Seriously, stop being so datable w your movie/song prefs
in the practice room. just found 3 bottles of smirnoff hidden inside the piano. SO glad i didn't get into berklee...
Nights like last night are what makes cleaning up the vomit in the morning worth it
I love Japanese schoolgirls with short skirts riding bikes on windy days.
You're never coming back, are you?
23 Crazy Psychological Tricks You Have To Try on Someone RIGHT NOW
the boy next to me on the plane handed me a shot glass, then a perkaset, and told me to have a good week off..hellllo spring break.
why is my underwear the only thing i was wearing that smells like vodka?

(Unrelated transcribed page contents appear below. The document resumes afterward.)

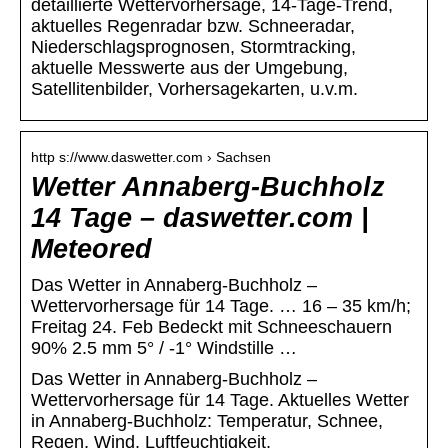
detaillierte Wettervorhersage, 14-Tage-Trend,
aktuelles Regenradar bzw. Schneeradar,
Niederschlagsprognosen, Stormtracking,
aktuelle Messwerte aus der Umgebung,
Satellitenbilder, Vorhersagekarten, u.v.m.
http s://www.daswetter.com › Sachsen
Wetter Annaberg-Buchholz
14 Tage – daswetter.com |
Meteored
Das Wetter in Annaberg-Buchholz –
Wettervorhersage für 14 Tage. … 16 – 35 km/h;
Freitag 24. Feb Bedeckt mit Schneeschauern
90% 2.5 mm 5° / -1° Windstille …
Das Wetter in Annaberg-Buchholz –
Wettervorhersage für 14 Tage. Aktuelles Wetter
in Annaberg-Buchholz: Temperatur, Schnee,
Regen, Wind, Luftfeuchtigkeit,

I hooked up with a guy dressed as Wesley from the Princess Bride. I kept telling him what I wanted him to do and all he would say was "as you wish"
I think this is the rare instance where the babysitter should get sex as payment from the person being babysat plus you'll get birthday sex. It's a win-win.
Totally forgot I asked the cop for a theoretical fist bump and he still let me drive away
These 25 People Forgave their Significant Others for Saying Stupid Things
I just gave parenting advice and had a discussion about the distribution of wealth in america...in a bar. I'm starting to think its me and not you lol
Drunk me obviously wants to fuck up my life
It's like I have an arch nemesis, and it's me
I got drunk and tried to make special rice krispie treats, but I made a mess and they were all stuck to my hands, so I just decided to eat my way out of the catastrophe and I think shit's about to get even weirder than usual.
How fast can you get here?\nI need to ride your cock into the sunset.
It's okay, big boobs are better than running.
We just had sex on an abandoned logging road while wearing snow shoes. God bless Montana boys.